Court Opinion

ID: 9701422
Source: CourtListenerOpinion
Date Created: 2023-08-25 22:19:26.550162+00
Date Added: 2024-06-11T18:21:23.676081
License: Public Domain

Tom Glaze, Justice, concurring. Appellant, Larry Osborn, should have raised his speedy-trial claim on cross-appeal in State v. Osborn, 337 Ark. 172, 988 S.W.2d 485 (1999) (Osborn I). Prior to trial in Osborn I, appellant filed a petition for writ of prohibition with our court on speedy-trial grounds, but we denied the petition without prejudice to raise the issue on appeal. Osborn’s case then went to trial, and he was convicted of aggravated robbery and given a life sentence. However, upon Osborn’s motion, the trial court awarded him a new sentencing trial, from which the State appealed, as authorized under Ark. R. App. P. — Crim. 3(c). Osborn filed no cross appeal raising his earlier speedy-trial claim. For reasons fully stated in Osborn I, we reversed and remanded this cause and directed the trial judge to reinstate Osborn?s life sentence. That would seem to have been the end of Osborn’s ‘case, but instead he wás permitted after reinstatement of his conviction and sentence to raise once again his speedy trial issue which has led to this second appeal.

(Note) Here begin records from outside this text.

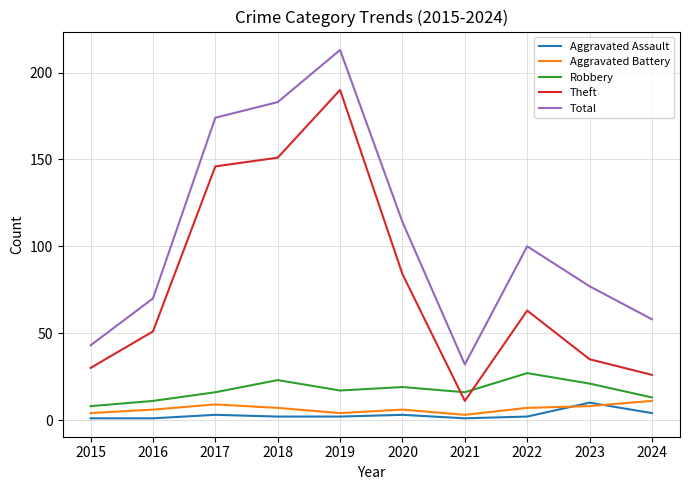

True or false: Theft has a value of 118 at 2019.

False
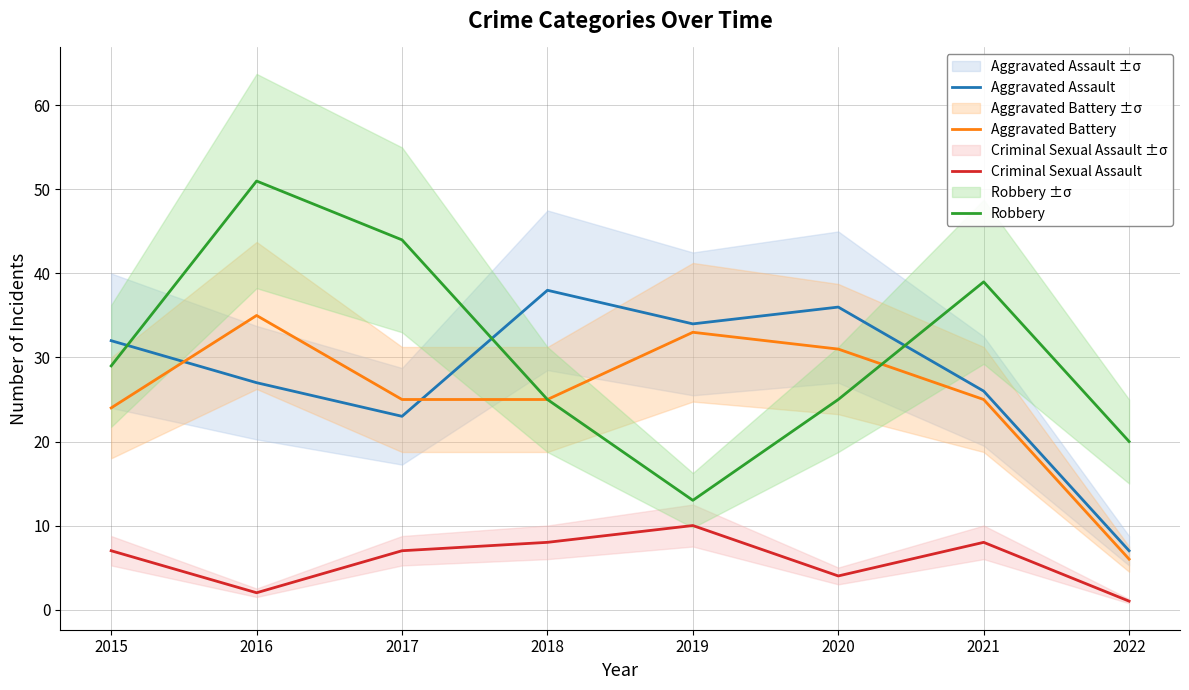

Count the number of data series in this chart.

4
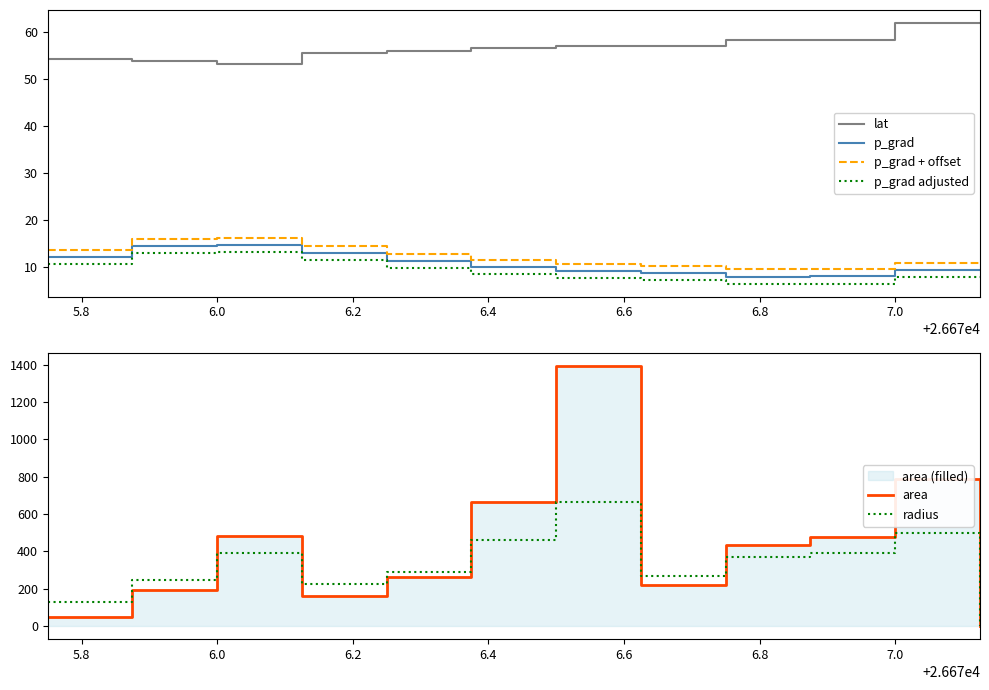

The value of radius at 7.0 is 199.2. True or false?

False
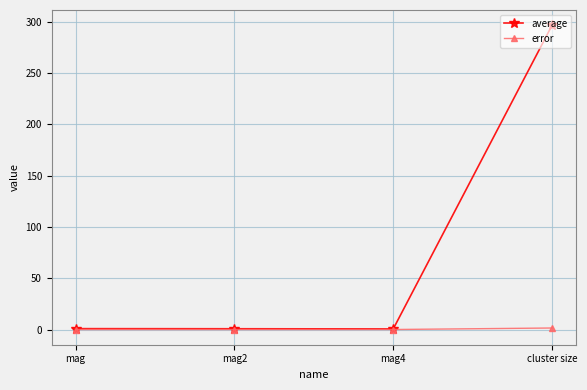

Which category has the highest value in the average series?

cluster size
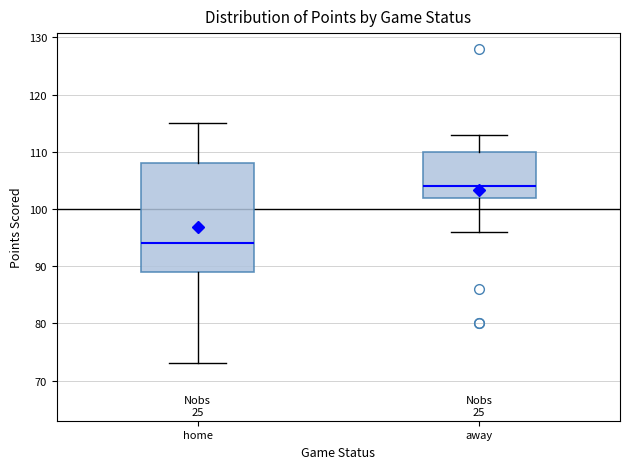

Which box is the tallest, from its lower edge to its upper edge?

home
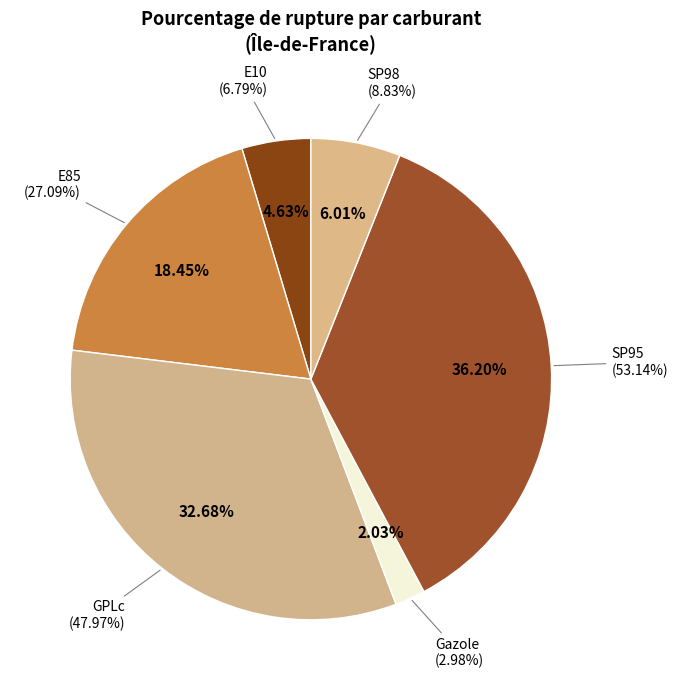

How many slices are in this pie chart?

6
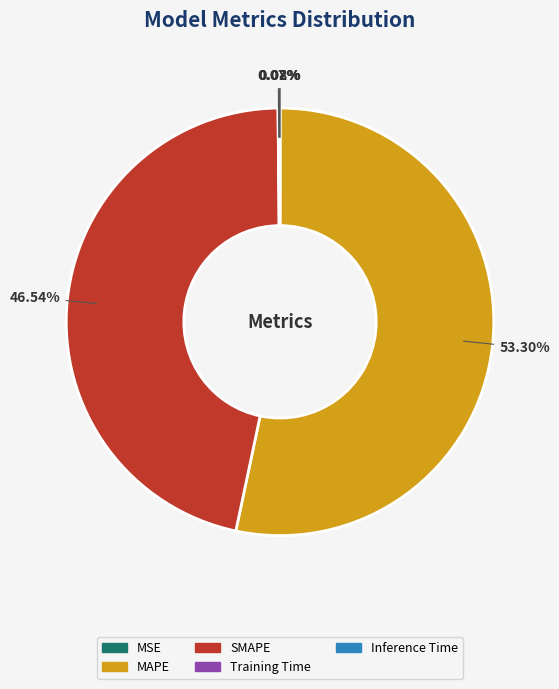

Is it true that SMAPE is 60% of the pie?

False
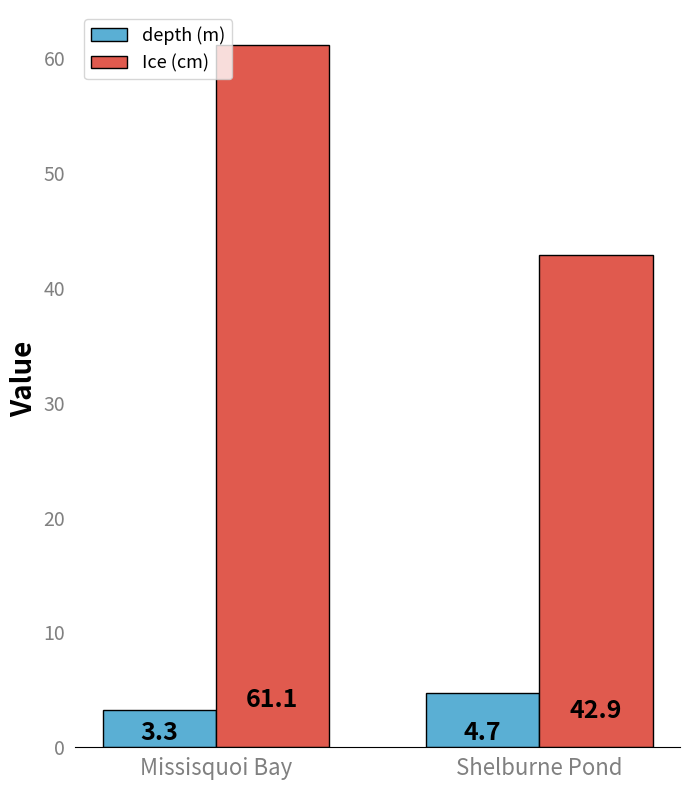

How many values in the Ice (cm) series are below 61?

1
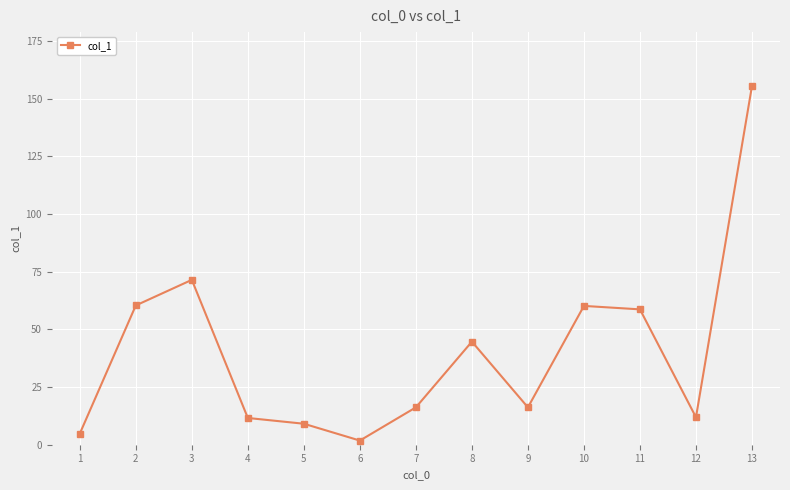

At which label does the data first exceed 16?

2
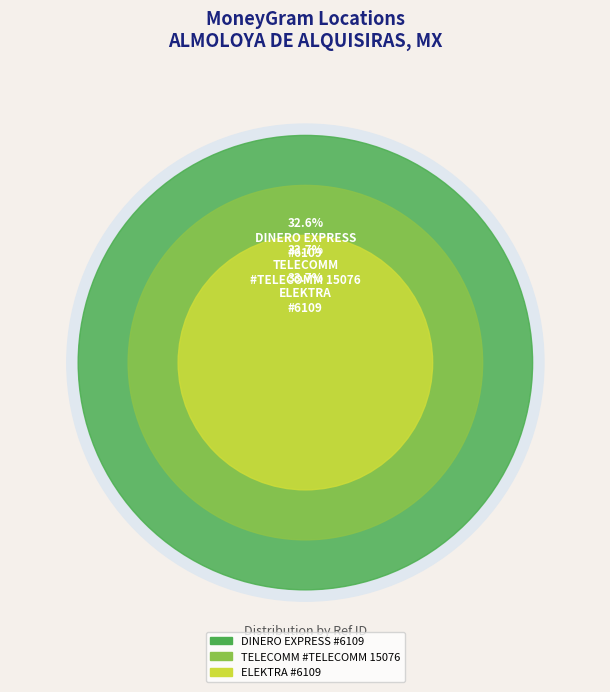

Is there a majority slice in this chart?

No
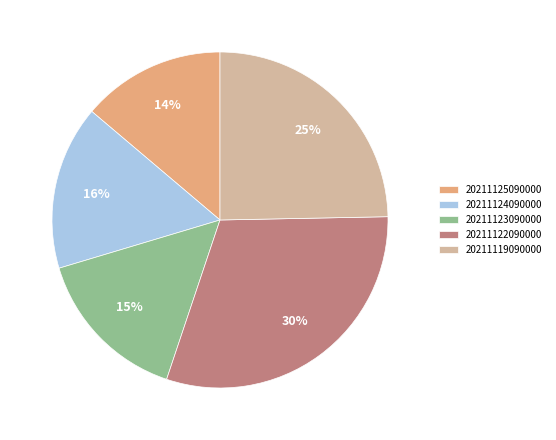

Is the sum of 20211119090000 and 20211122090000 greater than half?

Yes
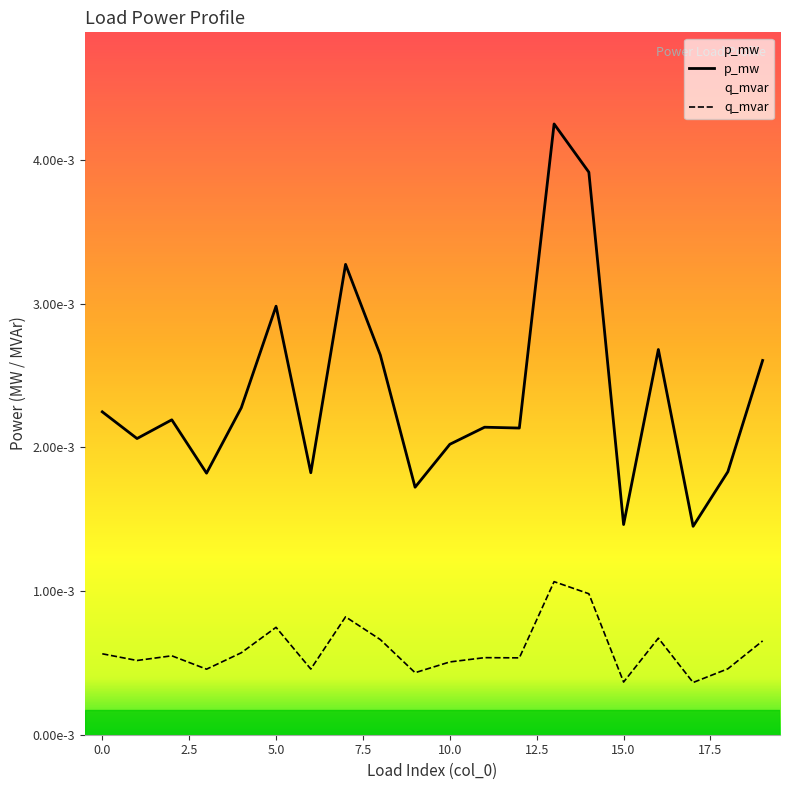

In p_mw, how many points are lower than both neighbors (excluding endpoints)?

7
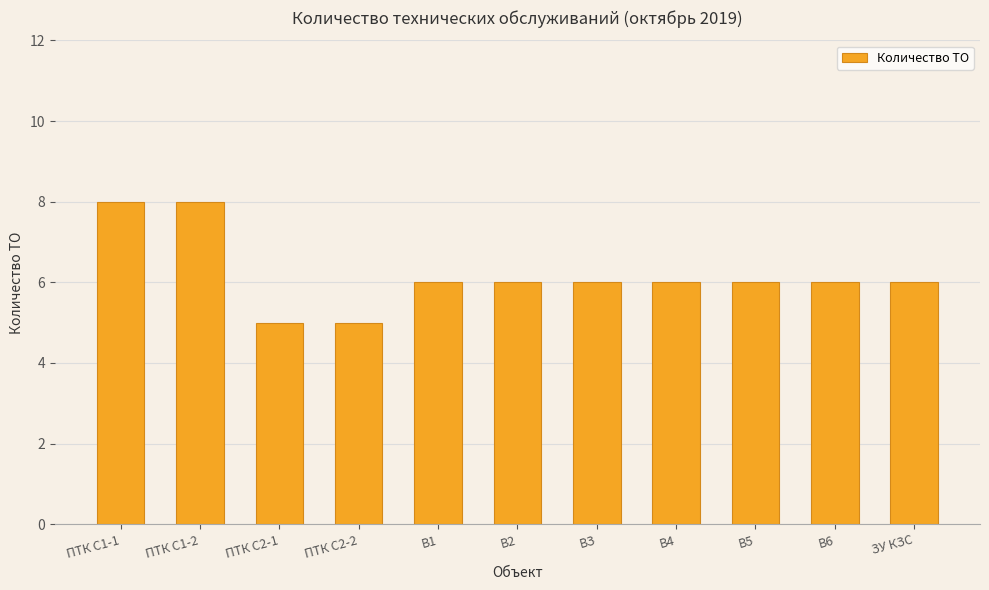

What is the smallest value displayed?

5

Our criminal rules do not specifically address this situation, and while my research fails to reveal a case where a defendant appellee has cross appealed when the State had appealed, there are numerous cases where the State as appellee has filed cross appeals. See e.g. Mace v. State, 328 Ark. 536, 944 S.W.2d 830 (1997); Moore v. State, 321 Ark. 249, 258-61, 903 S.W.2d 1544, 158-60 (1995); Ashe v. State, 57 Ark. App. 99, 942 S.W.2d 267 (1997). While our Rules of Appellate Procedure — Criminal do not specifically mention cross appeal, as such, our Rules of Appellate Procedure — Civil clearly do (see Ark. R. App. P. — Civ. 3(d)), and these civil appellate rules have commonly been referred to and applied when necessary in criminal appeals. In sum, our procedural and appellate rules do not specifically provide that a defendant, who is denied a writ of prohibition on speedy-trial must raise the issue on cross appeal. Nonetheless, this court denied Osborn’s petition without prejudice to raise the issue on appeal, and an áppeal procedurally includes a cross appeal. Cf. Flemings v. Little, 324 Ark. 112, 918 S.W.2d 718 (1996). To allow Osborn to bring an appeal after his case was finally concluded in Osborn I merely encourages piecemeal appeals — a practice this court has repeatedly and steadfastly opposed.